29.11.2018

Dr. Anna Christmann (BÜNDNIS 90/DIE GRÜNEN) : Genome Editing am Menschen – noch vor wenigen Tagen hätten wohl nur die wenigsten von uns erwartet, welch aktuelle Brisanz dieses Themas entwickeln würde. Der Fall aus China schlägt zu Recht hohe Wellen. Denn wenn sich bewahrheitet, was der Forscher He Jiankui dazu bisher enthüllte, stehen wird vor einem Dammbruch. Vieles wurde nun schon zu diesem Fall gesagt, doch Folgendes erscheint mir dabei besonders wichtig: Jiankui hat mit ungeheuerlicher Wucht mit der akademischen Ethik gebrochen, denn sein Eingriff in die menschliche Keimbahn widerspricht ganz eindeutig dem Konsens der globalen Wissenschaftsgemeinde. Diese hält solche Eingriffe im Lichte der aktuellen Forschungsergebnisse für unverantwortlich. Und das ist absolut richtig. Es gibt eben keine ausreichend gesicherten Erkenntnisse darüber, wie sich sowohl die beabsichtigten als auch die unbeabsichtigten Veränderungen im Erbgut in der nächsten und übernächsten Generation auswirken. Ein solcher Eingriff wie in China stellt einen fundamentalen Bruch mit dem Vorsorgeprinzip dar und ist für uns Grüne nicht hinnehmbar.

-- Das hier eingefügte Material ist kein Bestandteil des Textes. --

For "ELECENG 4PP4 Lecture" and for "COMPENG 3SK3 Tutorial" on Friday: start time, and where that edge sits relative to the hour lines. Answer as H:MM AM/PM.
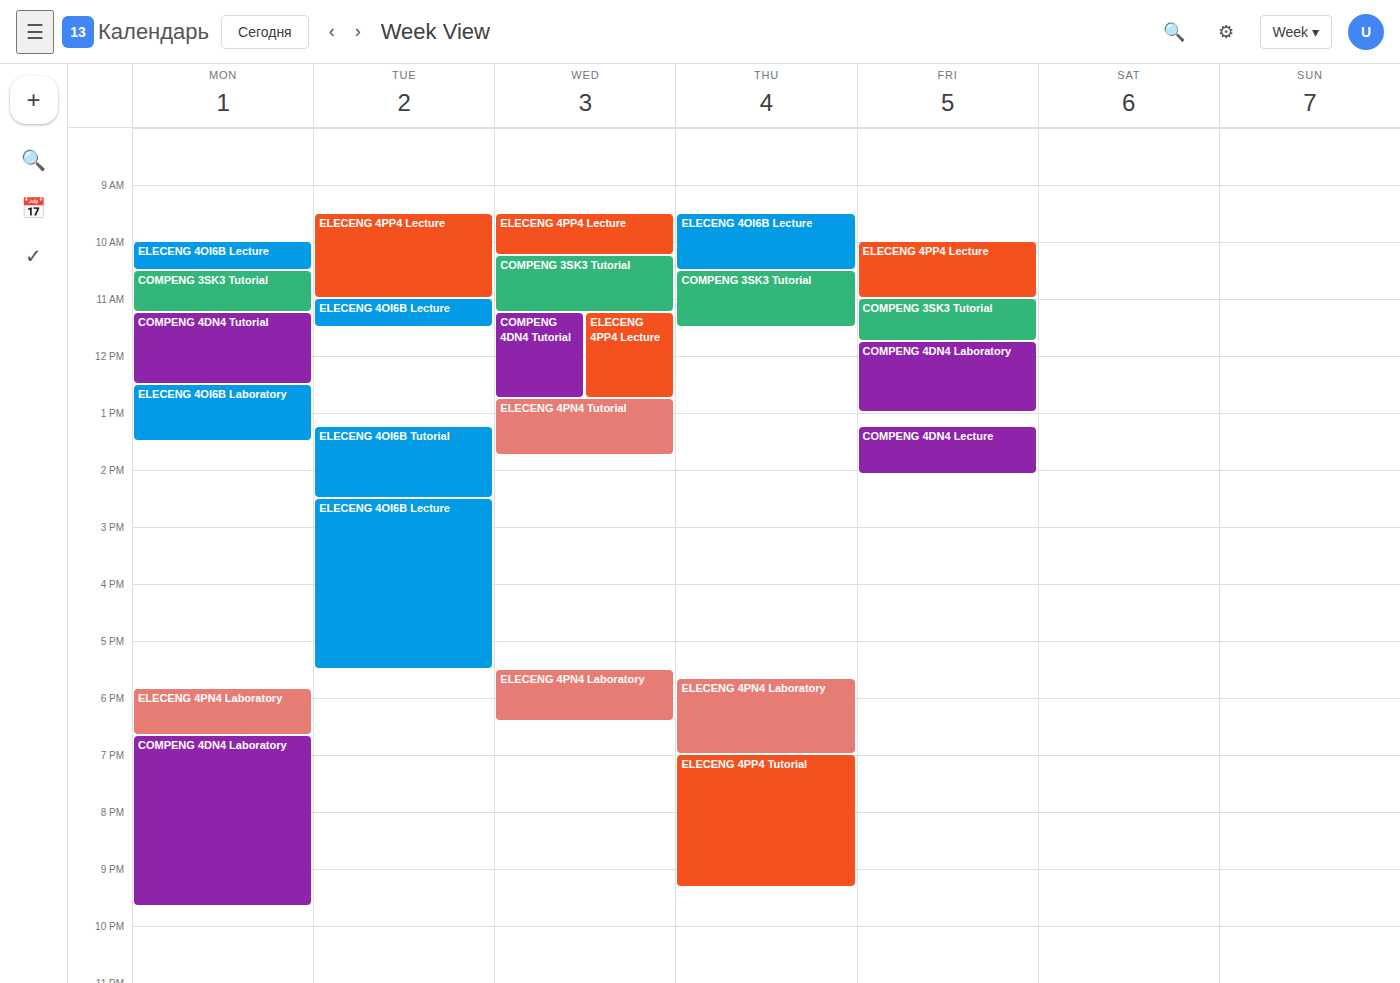
"ELECENG 4PP4 Lecture": 10:00 AM, exactly on the 10 AM line. "COMPENG 3SK3 Tutorial": 11:00 AM, exactly on the 11 AM line.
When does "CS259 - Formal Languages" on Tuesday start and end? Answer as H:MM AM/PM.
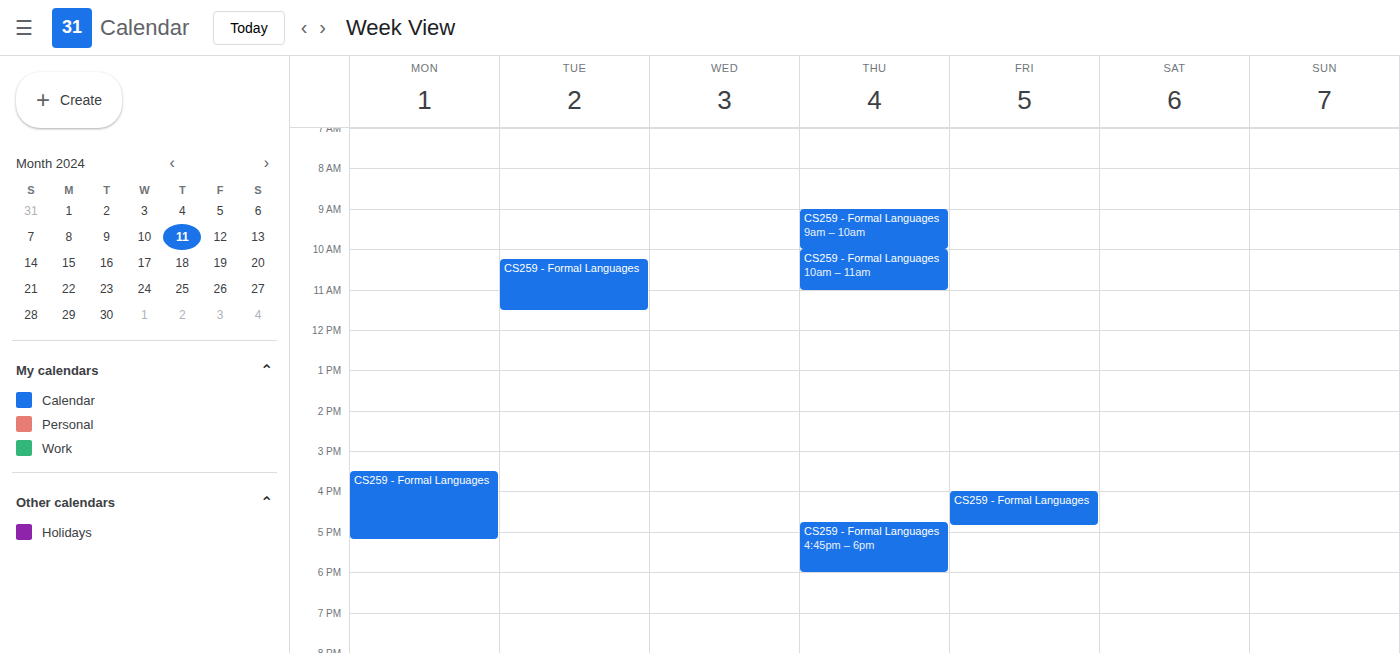
10:15 AM to 11:30 AM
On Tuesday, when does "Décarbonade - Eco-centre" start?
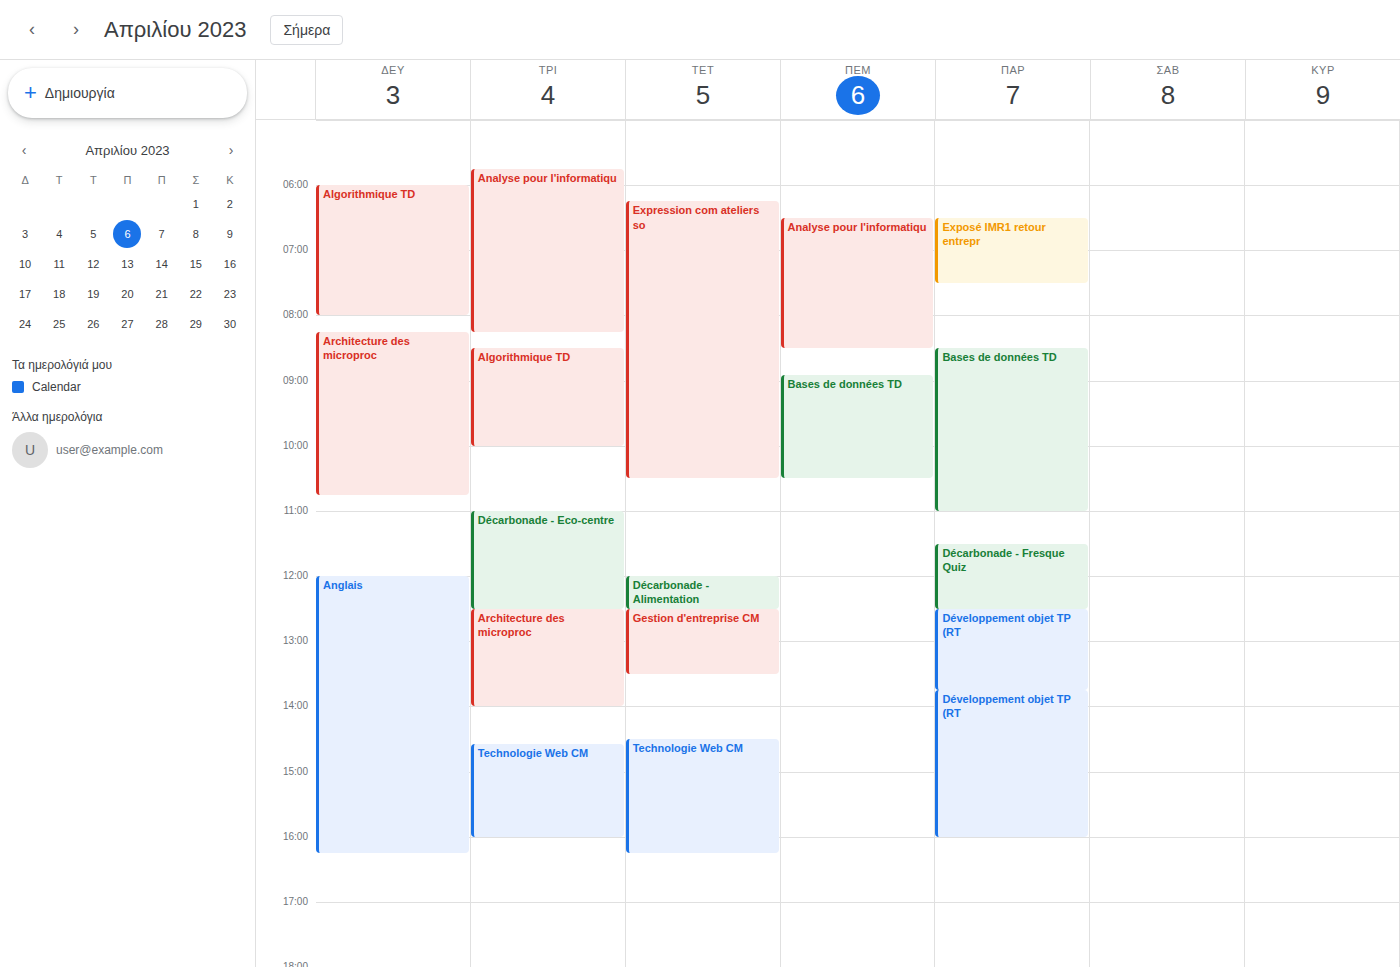
11:00 AM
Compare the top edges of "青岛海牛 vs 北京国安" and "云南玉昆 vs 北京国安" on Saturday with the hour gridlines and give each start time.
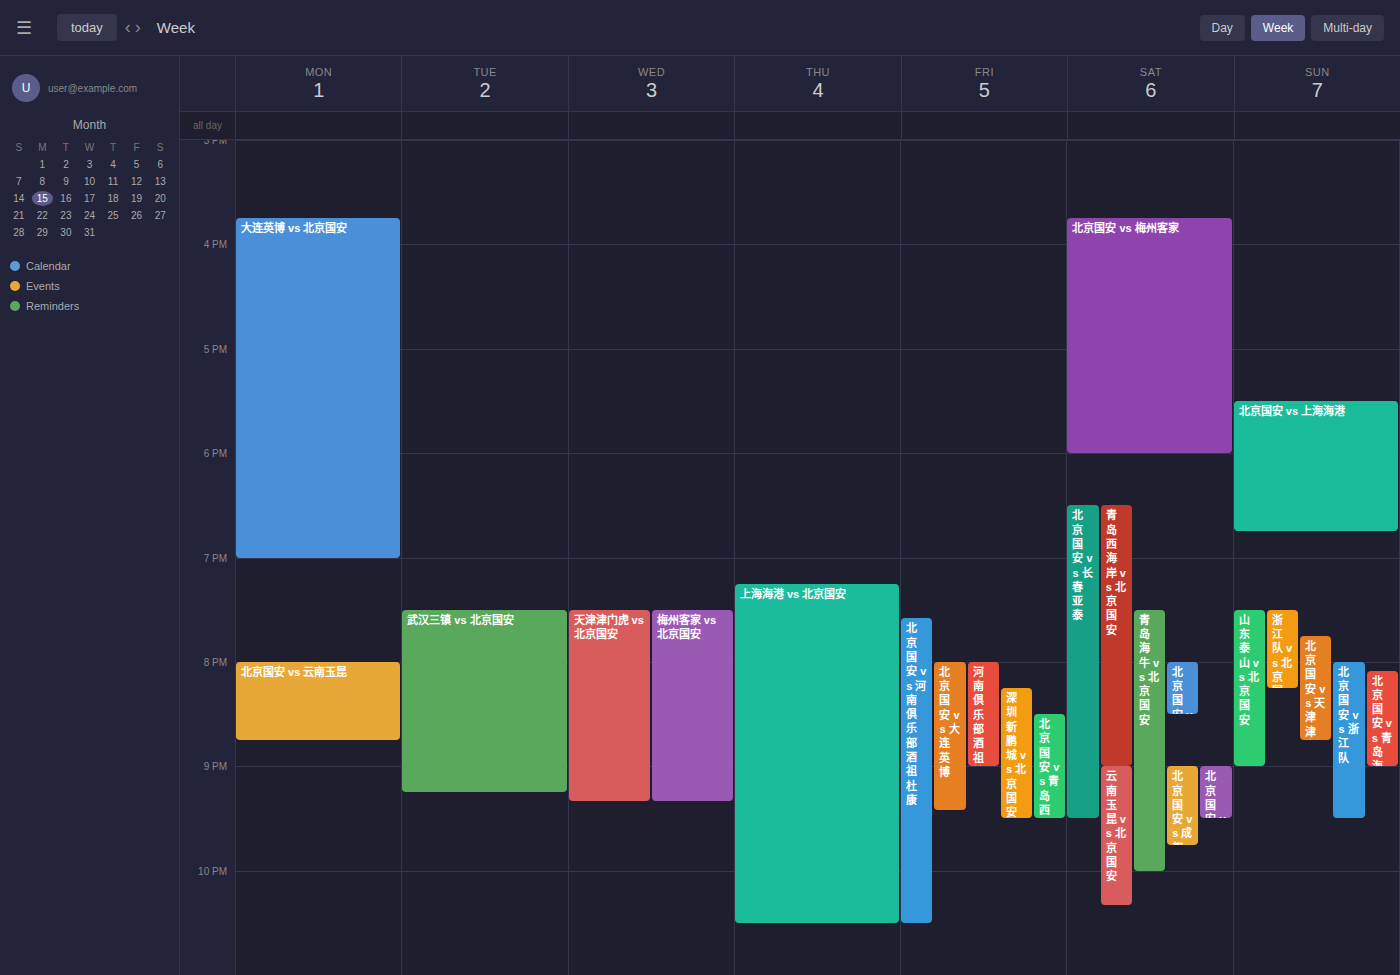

Liebe Kolleginnen und Kollegen der FDP, im Lichte dieses Ereignisses wirkt Ihr Antrag unter dem Titel „Technologischen Fortschritt nicht aufhalten“ doch sehr entrückt. Und viel schlimmer: Damit befördern Sie eben keine grundlegende und ernsthafte ethische Debatte über die neuen Möglichkeiten, die sich mit CRISPR/Cas ja zweifellos ergeben. Mit dem Motto, „die Chancen vor den Risiken in der Entwicklung der Humangenetik zu sehen“, führen auch Sie das Vorsorgeprinzip ad absurdum.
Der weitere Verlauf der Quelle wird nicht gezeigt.